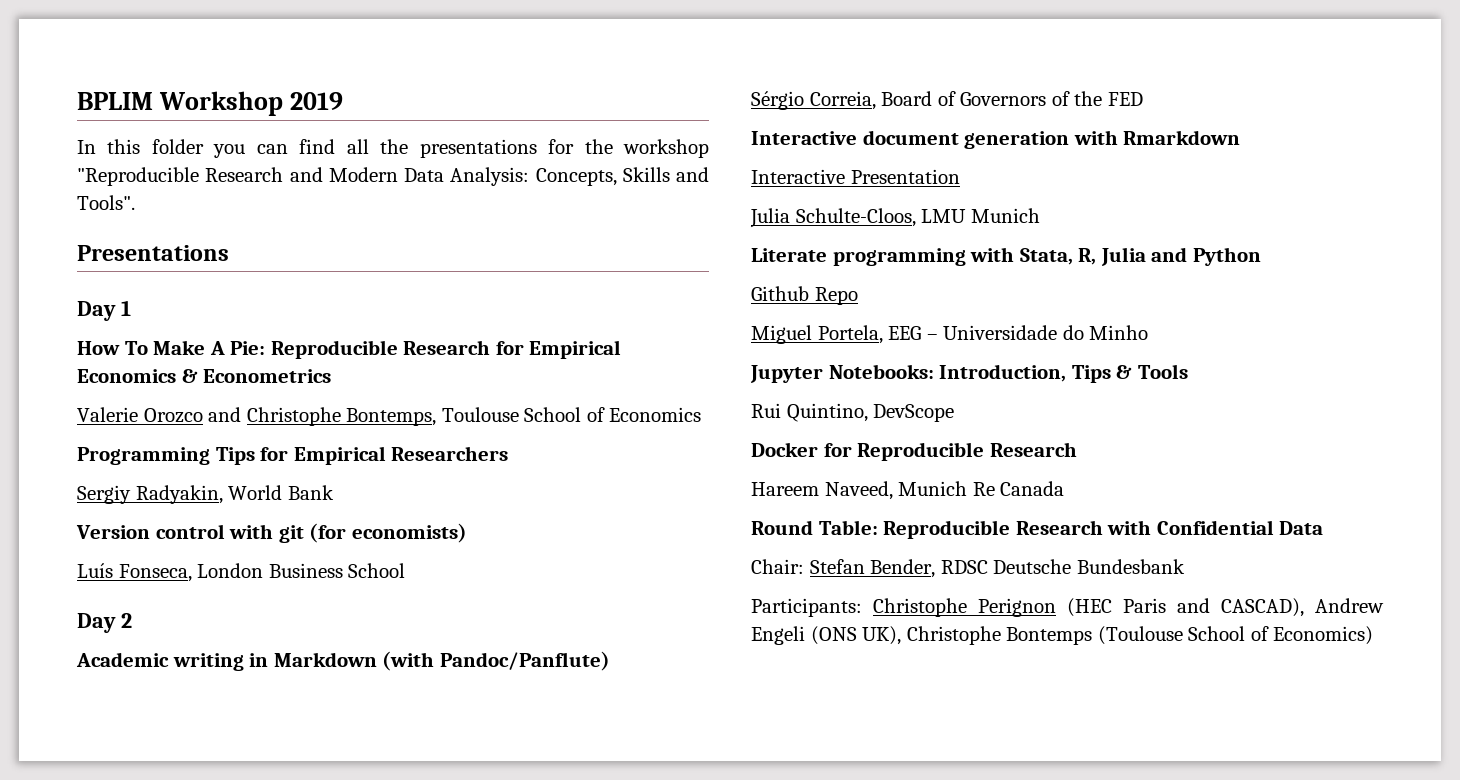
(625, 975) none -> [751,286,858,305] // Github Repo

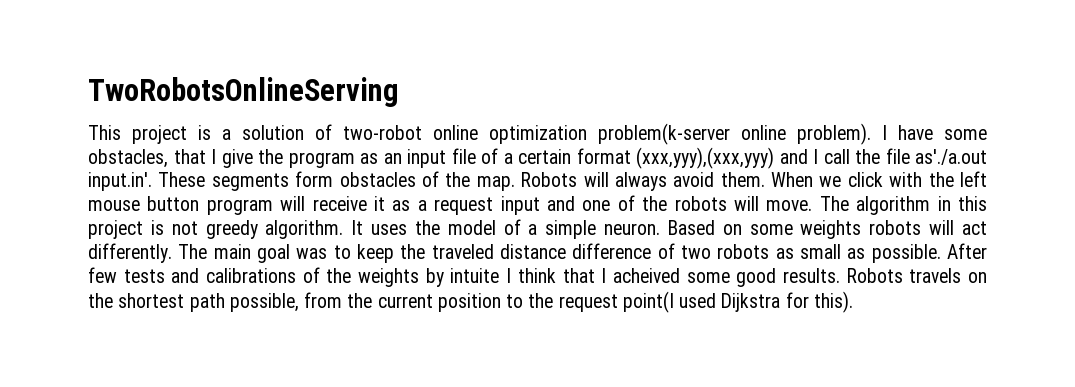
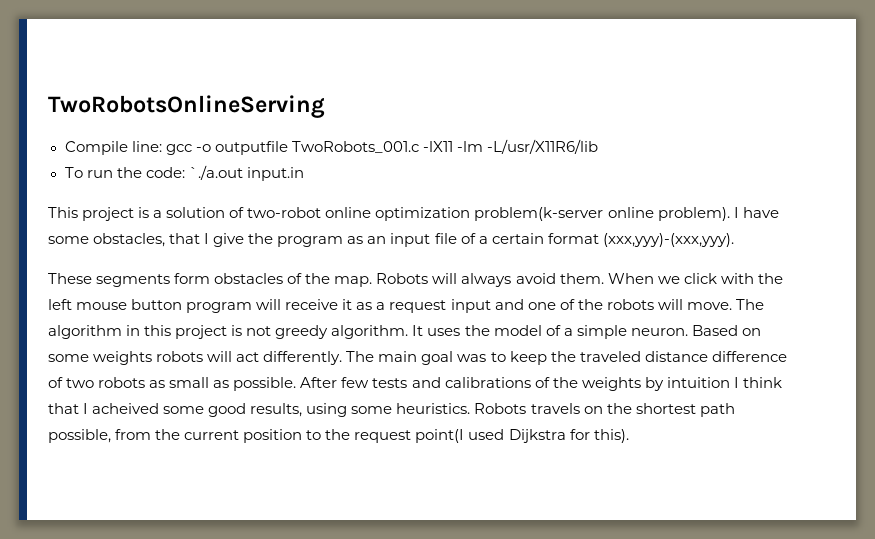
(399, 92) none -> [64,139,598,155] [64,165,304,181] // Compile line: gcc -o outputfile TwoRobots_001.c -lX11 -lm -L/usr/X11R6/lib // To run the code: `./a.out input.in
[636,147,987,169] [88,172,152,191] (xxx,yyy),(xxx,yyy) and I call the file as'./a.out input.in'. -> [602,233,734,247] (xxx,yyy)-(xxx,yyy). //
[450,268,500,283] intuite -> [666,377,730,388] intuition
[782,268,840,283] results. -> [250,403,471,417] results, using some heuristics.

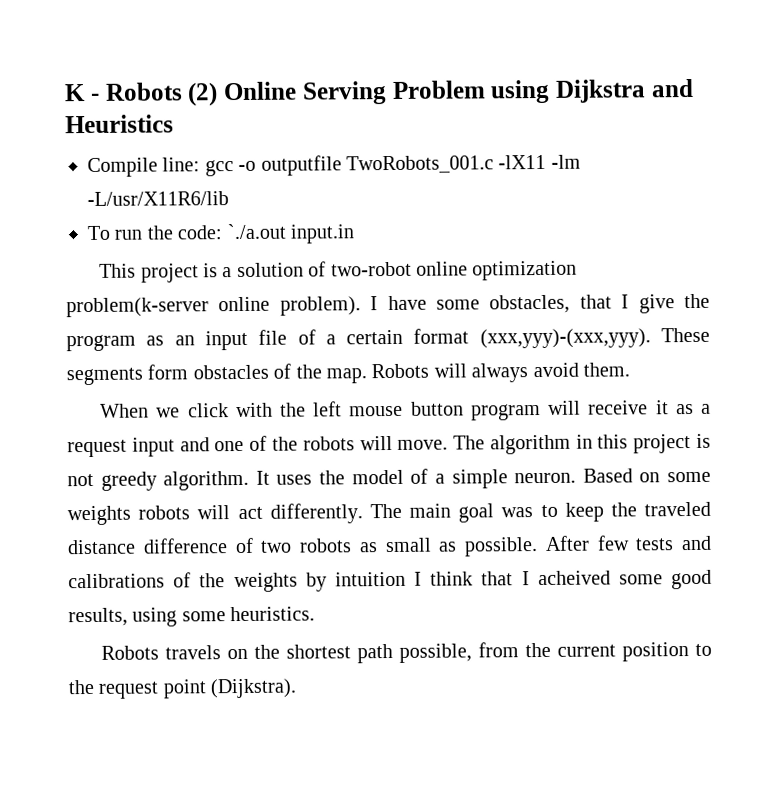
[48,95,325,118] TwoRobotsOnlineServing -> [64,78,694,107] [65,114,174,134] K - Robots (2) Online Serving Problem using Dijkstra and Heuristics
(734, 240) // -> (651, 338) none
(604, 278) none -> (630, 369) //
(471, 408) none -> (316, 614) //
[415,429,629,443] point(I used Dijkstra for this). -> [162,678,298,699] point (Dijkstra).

Task prompt =>
Work out how many lines of the preceding data contain the word "using". Reply with that number only.

Expected answer =>
2